**Problem to work on**
Only certain lines below are wanted: those starting at the line containing "Proveedores y Reportes" and ending at the line containing "Total file size is ~2GB.", both included, each retyped exactly.

*** Opening Excerpted records ***

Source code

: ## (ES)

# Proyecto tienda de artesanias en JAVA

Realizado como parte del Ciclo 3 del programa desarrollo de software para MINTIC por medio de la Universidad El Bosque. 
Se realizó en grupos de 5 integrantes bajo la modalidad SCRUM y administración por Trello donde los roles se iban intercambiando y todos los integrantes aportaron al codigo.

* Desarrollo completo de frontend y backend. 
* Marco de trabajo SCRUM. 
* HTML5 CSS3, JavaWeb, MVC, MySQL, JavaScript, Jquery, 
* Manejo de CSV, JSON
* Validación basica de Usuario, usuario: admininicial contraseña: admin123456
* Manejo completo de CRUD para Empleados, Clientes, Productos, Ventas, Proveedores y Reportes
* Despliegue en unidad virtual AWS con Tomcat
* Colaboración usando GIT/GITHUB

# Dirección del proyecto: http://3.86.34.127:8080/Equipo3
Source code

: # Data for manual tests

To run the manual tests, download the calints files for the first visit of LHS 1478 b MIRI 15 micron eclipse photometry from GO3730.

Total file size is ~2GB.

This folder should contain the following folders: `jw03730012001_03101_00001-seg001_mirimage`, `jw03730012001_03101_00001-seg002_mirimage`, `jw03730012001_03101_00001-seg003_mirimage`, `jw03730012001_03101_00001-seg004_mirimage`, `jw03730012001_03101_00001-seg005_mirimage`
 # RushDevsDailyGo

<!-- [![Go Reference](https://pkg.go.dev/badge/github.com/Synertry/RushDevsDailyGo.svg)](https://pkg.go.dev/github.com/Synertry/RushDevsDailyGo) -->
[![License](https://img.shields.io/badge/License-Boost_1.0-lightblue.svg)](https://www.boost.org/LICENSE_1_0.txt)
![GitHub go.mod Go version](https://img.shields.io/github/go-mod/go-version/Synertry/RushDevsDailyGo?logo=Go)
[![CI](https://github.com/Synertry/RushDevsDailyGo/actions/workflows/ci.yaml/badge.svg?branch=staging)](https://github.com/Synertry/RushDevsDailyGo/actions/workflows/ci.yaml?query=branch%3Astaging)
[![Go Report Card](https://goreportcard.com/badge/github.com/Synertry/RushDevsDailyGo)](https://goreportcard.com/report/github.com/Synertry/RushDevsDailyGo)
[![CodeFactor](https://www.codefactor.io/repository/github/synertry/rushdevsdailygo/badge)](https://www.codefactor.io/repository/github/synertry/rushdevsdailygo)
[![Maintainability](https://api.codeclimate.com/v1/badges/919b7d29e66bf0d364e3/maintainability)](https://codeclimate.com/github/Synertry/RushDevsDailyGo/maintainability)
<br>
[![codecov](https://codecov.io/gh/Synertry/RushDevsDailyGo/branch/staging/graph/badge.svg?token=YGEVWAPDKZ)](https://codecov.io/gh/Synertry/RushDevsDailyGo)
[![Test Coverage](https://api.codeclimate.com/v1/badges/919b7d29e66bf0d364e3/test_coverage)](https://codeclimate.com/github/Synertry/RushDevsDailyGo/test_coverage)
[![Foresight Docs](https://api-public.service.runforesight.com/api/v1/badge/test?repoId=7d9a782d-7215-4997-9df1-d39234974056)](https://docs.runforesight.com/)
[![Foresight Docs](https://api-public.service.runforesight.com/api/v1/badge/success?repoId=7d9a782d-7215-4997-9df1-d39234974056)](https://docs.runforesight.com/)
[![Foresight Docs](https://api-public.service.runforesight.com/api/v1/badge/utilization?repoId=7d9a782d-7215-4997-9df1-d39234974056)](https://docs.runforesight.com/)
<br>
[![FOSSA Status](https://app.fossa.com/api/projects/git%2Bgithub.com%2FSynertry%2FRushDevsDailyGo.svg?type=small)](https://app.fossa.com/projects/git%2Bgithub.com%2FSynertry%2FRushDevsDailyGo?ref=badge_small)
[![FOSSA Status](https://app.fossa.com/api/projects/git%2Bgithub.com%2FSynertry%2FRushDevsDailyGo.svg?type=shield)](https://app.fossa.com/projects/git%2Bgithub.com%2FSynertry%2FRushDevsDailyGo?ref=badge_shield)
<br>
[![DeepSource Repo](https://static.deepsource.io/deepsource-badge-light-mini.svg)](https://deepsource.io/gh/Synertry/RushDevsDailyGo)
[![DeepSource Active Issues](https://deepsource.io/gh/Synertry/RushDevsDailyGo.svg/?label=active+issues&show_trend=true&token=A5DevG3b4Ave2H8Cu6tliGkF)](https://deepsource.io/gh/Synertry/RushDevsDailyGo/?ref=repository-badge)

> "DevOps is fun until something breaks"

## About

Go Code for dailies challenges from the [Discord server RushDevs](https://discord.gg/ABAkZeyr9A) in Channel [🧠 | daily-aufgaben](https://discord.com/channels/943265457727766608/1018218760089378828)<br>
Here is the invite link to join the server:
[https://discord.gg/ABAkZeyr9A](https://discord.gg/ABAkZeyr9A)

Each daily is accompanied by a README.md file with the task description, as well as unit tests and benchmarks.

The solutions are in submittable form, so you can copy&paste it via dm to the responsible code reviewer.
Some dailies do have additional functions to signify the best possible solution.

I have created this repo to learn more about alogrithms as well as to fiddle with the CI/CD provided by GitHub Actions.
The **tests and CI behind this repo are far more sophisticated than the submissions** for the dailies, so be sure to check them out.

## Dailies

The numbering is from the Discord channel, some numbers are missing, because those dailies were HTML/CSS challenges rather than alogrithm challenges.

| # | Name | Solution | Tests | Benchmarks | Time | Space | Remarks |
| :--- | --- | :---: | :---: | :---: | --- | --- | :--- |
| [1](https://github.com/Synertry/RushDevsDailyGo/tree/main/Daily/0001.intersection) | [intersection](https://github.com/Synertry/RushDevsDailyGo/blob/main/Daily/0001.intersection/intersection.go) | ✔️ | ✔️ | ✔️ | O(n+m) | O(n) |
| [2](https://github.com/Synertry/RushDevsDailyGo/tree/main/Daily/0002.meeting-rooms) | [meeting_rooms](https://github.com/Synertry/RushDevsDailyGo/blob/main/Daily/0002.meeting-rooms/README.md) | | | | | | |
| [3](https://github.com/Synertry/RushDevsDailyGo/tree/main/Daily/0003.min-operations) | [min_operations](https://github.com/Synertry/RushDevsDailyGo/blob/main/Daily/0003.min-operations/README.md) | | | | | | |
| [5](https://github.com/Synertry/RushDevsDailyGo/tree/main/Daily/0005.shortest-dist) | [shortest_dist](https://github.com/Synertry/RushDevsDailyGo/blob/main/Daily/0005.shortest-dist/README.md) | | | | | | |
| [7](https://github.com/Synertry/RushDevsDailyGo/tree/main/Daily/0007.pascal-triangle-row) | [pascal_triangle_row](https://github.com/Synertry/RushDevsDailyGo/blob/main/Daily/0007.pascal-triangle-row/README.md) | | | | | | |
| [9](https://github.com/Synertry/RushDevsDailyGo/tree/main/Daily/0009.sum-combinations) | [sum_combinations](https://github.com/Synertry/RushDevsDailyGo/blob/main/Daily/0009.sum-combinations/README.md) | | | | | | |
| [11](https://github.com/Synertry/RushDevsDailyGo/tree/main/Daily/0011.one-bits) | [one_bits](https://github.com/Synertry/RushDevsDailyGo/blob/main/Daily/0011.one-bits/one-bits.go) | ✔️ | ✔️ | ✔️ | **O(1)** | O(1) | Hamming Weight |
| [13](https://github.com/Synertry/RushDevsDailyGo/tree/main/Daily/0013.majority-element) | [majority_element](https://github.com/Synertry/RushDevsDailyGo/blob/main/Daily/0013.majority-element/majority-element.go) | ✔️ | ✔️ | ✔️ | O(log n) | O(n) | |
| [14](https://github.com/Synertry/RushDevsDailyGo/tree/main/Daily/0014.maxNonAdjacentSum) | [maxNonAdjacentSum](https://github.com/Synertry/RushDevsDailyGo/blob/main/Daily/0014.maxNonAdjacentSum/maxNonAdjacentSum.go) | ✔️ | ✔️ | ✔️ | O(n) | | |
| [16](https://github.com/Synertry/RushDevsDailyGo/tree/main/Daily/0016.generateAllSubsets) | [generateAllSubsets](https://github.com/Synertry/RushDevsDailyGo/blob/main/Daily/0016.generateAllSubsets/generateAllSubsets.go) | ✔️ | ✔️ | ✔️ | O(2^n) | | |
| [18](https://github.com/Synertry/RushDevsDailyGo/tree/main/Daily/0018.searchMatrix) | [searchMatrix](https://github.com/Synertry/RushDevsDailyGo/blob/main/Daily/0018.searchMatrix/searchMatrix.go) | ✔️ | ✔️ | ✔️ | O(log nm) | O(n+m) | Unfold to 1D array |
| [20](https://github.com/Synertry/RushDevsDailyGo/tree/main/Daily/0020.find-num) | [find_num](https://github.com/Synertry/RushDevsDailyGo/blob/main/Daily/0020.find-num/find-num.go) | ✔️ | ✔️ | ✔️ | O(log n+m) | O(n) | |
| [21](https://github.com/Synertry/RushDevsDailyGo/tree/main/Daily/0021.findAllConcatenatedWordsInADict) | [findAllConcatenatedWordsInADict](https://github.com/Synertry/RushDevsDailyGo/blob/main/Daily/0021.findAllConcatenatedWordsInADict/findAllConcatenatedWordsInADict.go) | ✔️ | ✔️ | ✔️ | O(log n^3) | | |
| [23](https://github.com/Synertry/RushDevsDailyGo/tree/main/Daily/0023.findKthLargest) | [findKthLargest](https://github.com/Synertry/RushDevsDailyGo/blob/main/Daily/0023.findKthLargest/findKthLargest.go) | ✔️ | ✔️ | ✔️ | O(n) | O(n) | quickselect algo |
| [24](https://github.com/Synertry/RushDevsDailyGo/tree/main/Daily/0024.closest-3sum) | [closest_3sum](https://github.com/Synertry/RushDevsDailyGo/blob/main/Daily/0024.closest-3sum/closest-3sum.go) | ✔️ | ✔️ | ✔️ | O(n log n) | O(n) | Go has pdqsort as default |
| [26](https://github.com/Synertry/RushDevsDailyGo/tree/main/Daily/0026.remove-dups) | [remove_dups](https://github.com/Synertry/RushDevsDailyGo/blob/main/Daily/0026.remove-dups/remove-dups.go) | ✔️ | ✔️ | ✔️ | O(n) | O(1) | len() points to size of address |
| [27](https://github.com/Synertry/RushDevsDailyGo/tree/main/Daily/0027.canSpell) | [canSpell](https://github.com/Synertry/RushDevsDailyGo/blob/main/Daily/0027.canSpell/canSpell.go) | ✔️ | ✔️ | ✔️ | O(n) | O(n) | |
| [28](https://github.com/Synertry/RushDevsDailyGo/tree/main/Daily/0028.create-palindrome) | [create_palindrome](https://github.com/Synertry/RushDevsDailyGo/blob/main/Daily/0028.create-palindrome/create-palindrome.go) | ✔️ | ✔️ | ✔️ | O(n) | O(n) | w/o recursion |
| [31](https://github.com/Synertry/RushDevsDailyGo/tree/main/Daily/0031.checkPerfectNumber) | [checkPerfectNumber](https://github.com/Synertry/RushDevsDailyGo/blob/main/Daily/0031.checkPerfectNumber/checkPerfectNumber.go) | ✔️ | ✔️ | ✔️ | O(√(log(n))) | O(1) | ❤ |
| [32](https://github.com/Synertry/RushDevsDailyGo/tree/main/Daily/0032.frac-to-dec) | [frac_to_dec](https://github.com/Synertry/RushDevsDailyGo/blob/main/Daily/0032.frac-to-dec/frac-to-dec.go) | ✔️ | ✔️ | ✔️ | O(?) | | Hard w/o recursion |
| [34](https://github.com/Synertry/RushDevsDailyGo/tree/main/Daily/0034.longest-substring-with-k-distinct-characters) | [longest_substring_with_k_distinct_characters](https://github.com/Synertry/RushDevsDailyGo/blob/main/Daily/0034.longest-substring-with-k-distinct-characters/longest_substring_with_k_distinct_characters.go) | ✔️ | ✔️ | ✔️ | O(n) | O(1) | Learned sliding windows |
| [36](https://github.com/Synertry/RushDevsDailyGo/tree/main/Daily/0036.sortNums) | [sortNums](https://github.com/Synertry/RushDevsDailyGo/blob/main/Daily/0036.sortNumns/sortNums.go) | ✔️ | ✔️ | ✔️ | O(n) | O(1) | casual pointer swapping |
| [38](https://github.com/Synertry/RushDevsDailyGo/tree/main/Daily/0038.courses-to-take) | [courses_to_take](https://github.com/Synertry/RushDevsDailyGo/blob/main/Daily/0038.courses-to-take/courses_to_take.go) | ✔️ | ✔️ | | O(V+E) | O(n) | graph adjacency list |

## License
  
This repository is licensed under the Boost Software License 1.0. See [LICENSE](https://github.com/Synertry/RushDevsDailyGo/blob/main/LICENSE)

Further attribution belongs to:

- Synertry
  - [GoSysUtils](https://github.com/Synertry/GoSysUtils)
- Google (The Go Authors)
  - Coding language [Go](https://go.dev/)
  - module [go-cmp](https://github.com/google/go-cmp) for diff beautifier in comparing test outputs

*** Closing Excerpted records ***

**Exercise result**
* Manejo completo de CRUD para Empleados, Clientes, Productos, Ventas, Proveedores y Reportes
* Despliegue en unidad virtual AWS con Tomcat
* Colaboración usando GIT/GITHUB

# Dirección del proyecto: http://3.86.34.127:8080/Equipo3
Source code

: # Data for manual tests

To run the manual tests, download the calints files for the first visit of LHS 1478 b MIRI 15 micron eclipse photometry from GO3730.

Total file size is ~2GB.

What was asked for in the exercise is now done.